*Working data*:

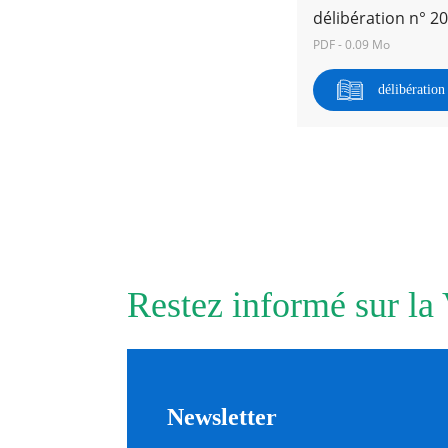
délibération n° 2
PDF - 0.09 Mo
RECHERCHER ...
délibératio
Restez informé sur la
Newsletter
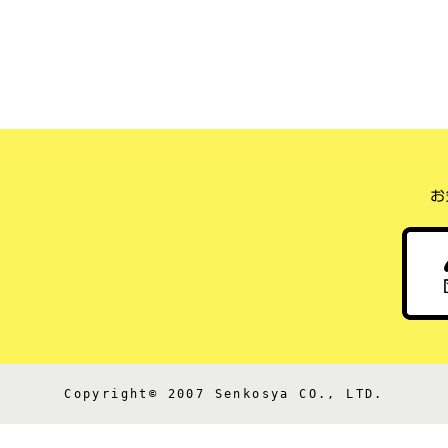
Copyright© 2007 Senkosya CO., LTD.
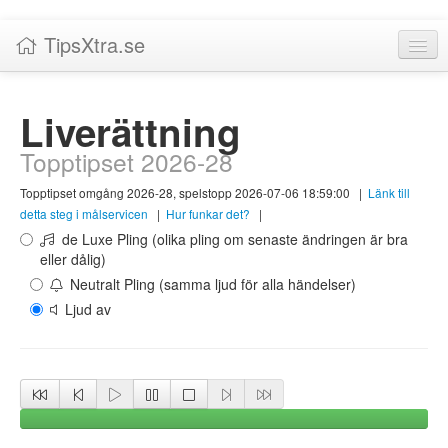
TipsXtra.se
Nyheter
Liverättning
Tabeller
Topptipset 2026-28
Livescore!
Topptipset omgång 2026-28, spelstopp 2026-07-06 18:59:00
|
Länk till
Tipsförslag
detta steg i målservicen
|
Hur funkar det?
|
de Luxe Pling (olika pling om senaste ändringen är bra
Statistik
eller dålig)
Neutralt Pling (samma ljud för alla händelser)
Liverättning
Ljud av
Priser
Logga in / Skapa konto
Om TipsXtra.se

*Task*: Copy out each line of the listing that holds the string "Topptipset".

*Output for this task*:
Topptipset 2026-28
Topptipset omgång 2026-28, spelstopp 2026-07-06 18:59:00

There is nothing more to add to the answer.